▶ _EXERCISE DETAILS_:
Below are lines of data; restate word for word those running from the line containing "ring pip: (231, 245)" to the line containing "pinky dip: (155, 155)", inclusive, and no others.
"""
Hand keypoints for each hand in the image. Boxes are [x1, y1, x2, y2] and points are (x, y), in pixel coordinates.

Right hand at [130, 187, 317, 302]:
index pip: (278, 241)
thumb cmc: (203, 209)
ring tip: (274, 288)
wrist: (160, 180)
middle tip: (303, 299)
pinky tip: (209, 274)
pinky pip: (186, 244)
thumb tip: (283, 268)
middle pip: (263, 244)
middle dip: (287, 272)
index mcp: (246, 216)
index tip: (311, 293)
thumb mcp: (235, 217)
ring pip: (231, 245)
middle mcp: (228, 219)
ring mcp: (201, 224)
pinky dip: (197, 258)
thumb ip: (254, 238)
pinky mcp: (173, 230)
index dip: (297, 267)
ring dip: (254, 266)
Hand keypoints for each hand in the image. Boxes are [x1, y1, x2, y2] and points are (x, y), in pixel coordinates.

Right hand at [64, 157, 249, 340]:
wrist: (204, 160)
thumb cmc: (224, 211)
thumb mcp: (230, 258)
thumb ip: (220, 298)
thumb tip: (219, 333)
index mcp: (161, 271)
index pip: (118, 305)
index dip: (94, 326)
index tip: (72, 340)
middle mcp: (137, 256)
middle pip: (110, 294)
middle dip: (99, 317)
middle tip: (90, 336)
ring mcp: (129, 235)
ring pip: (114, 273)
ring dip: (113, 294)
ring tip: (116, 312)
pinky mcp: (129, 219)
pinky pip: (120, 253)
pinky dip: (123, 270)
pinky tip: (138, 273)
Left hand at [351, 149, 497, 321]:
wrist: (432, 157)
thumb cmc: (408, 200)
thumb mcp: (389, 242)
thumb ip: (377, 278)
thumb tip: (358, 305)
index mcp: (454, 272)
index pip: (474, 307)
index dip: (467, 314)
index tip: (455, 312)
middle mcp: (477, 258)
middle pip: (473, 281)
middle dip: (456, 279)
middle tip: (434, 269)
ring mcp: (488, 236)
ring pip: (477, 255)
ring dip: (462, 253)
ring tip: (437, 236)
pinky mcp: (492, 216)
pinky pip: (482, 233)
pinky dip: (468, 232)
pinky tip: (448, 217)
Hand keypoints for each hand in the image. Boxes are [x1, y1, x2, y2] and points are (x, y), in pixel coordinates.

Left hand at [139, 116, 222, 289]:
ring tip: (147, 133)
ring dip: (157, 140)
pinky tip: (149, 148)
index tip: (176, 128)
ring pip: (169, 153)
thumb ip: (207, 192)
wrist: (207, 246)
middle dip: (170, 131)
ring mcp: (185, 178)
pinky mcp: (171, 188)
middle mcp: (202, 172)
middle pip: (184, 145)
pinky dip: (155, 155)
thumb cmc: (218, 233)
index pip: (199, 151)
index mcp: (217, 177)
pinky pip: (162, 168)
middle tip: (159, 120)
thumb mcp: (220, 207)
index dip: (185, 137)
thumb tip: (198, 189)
"""
"""
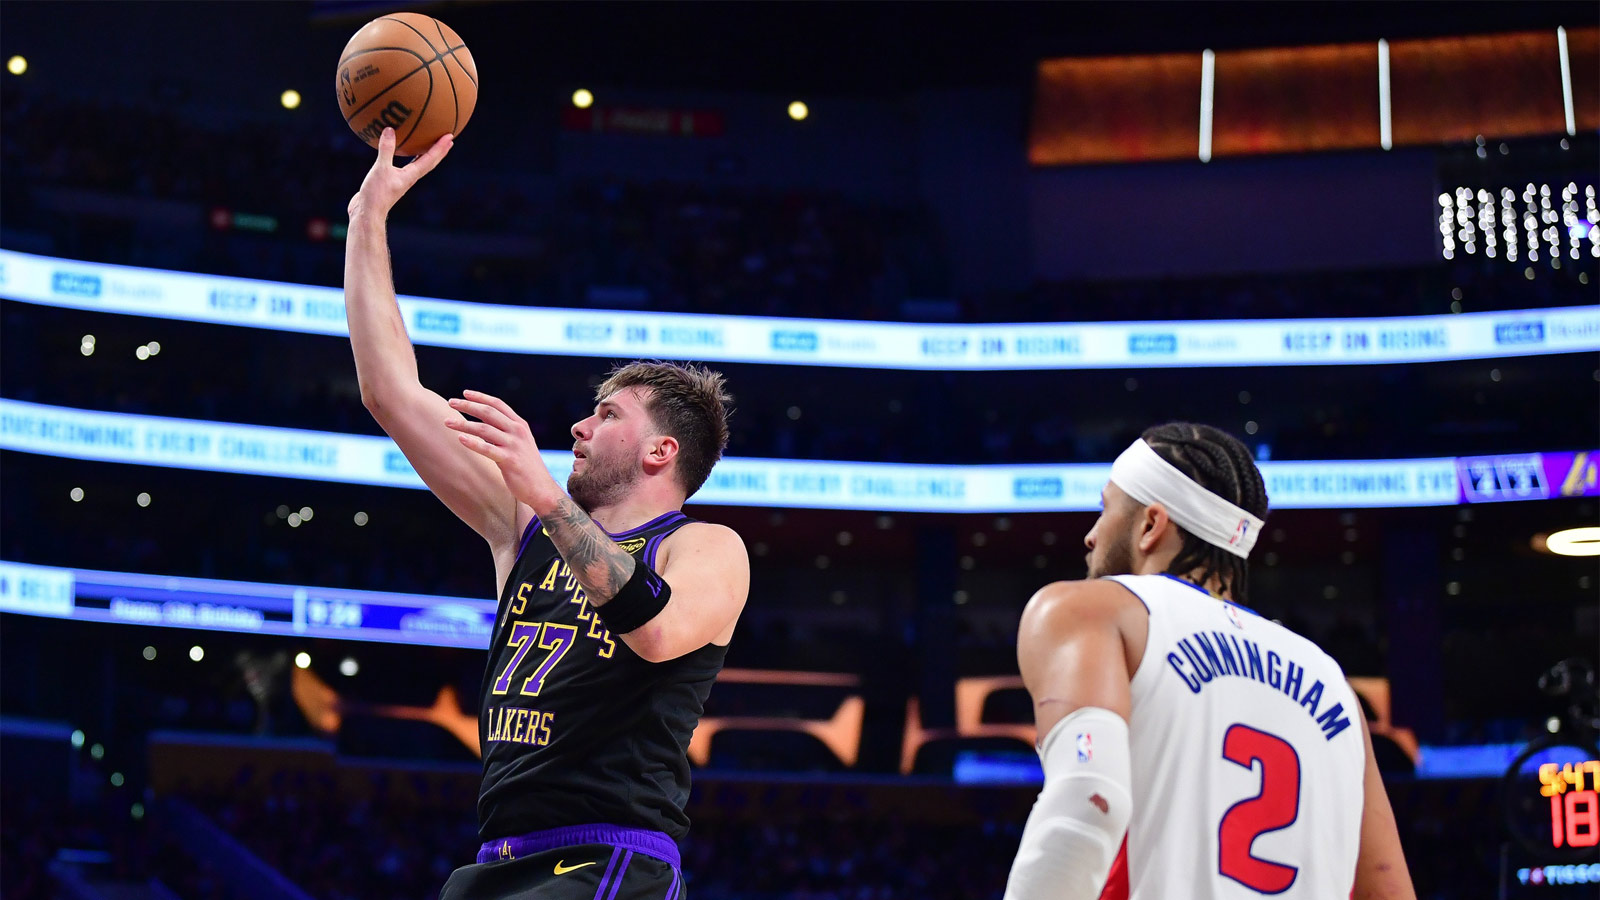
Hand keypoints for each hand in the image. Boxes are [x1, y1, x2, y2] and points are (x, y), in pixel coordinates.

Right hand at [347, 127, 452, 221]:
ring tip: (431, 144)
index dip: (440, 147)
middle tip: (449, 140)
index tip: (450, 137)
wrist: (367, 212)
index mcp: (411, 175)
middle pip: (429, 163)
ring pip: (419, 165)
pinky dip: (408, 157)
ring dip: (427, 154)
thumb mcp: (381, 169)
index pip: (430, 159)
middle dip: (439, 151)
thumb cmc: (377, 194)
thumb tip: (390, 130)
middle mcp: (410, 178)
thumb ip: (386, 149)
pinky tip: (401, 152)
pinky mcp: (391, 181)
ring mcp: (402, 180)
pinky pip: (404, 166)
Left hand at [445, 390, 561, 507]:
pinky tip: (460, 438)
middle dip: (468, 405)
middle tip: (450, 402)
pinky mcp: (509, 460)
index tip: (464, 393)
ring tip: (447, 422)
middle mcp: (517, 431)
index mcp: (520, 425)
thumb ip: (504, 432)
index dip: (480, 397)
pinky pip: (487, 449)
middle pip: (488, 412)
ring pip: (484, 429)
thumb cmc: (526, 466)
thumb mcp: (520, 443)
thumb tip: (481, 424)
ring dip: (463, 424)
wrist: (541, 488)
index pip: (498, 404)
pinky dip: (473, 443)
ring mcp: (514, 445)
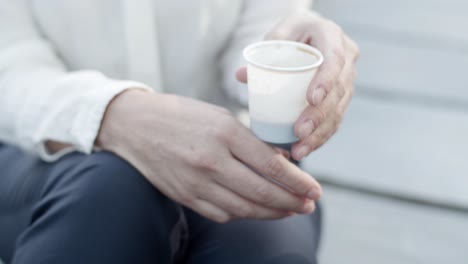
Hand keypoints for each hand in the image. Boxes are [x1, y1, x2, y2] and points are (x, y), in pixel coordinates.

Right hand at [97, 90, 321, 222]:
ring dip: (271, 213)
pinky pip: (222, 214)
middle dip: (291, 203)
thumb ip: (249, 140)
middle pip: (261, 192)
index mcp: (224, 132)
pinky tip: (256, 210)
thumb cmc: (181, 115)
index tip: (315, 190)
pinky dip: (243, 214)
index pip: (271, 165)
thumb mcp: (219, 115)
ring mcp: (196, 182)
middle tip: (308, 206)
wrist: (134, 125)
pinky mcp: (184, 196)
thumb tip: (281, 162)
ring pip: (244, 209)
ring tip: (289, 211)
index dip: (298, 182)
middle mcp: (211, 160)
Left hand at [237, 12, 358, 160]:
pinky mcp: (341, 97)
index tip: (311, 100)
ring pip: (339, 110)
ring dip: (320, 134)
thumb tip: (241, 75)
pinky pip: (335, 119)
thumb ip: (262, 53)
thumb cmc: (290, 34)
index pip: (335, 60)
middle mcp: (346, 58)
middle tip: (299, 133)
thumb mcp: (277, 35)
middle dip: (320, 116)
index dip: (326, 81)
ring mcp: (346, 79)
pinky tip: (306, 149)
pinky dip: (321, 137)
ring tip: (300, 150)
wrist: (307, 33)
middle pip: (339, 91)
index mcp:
"""
▶ _SOLUTION TO THE PROBLEM_:
ring pip: (231, 245)
middle mcp: (228, 219)
ring mcp: (201, 224)
pinky dip: (197, 258)
thumb ip: (254, 238)
pinky mcp: (173, 230)
index dip: (297, 267)
ring dip: (254, 266)
Hand keypoints for each hand in the image. Boxes are [x1, y1, x2, y2] and points are (x, y), in pixel coordinates.

Right hand at [64, 157, 249, 340]:
wrist: (204, 160)
thumb cmc: (224, 211)
thumb mcp: (230, 258)
thumb ip: (220, 298)
thumb tip: (219, 333)
index mcp: (161, 271)
index pip: (118, 305)
index dip: (94, 326)
index tip: (72, 340)
middle mcp: (137, 256)
middle pip: (110, 294)
middle dip: (99, 317)
middle tip: (90, 336)
ring mcp: (129, 235)
ring pip: (114, 273)
ring dip: (113, 294)
ring tip: (116, 312)
pinky mcp: (129, 219)
pinky pip: (120, 253)
pinky dip: (123, 270)
pinky tip: (138, 273)
Left hand at [351, 149, 497, 321]:
wrist: (432, 157)
thumb cmc: (408, 200)
thumb mcp: (389, 242)
thumb ip: (377, 278)
thumb tip: (358, 305)
index mcp: (454, 272)
index pip: (474, 307)
index dip: (467, 314)
index tip: (455, 312)
middle mcp: (477, 258)
middle pip: (473, 281)
middle dip: (456, 279)
middle tip: (434, 269)
ring mcp: (488, 236)
ring pip: (477, 255)
ring dip: (462, 253)
ring tip: (437, 236)
pinky mcp: (492, 216)
pinky pip: (482, 233)
pinky dip: (468, 232)
pinky tip: (448, 217)
Hand keypoints for each hand in the image. Boxes are [x1, y1, x2, y2] and points are (x, y), in pixel coordinates.

Left hand at [139, 116, 222, 289]:
ring tip: (147, 133)
ring dip: (157, 140)
pinky tip: (149, 148)
index tip: (176, 128)
ring pip: (169, 153)
thumb ip: (207, 192)
wrist: (207, 246)
middle dip: (170, 131)
ring mcp: (185, 178)
pinky mcp: (171, 188)
middle mcp: (202, 172)
middle pip: (184, 145)
pinky dip: (155, 155)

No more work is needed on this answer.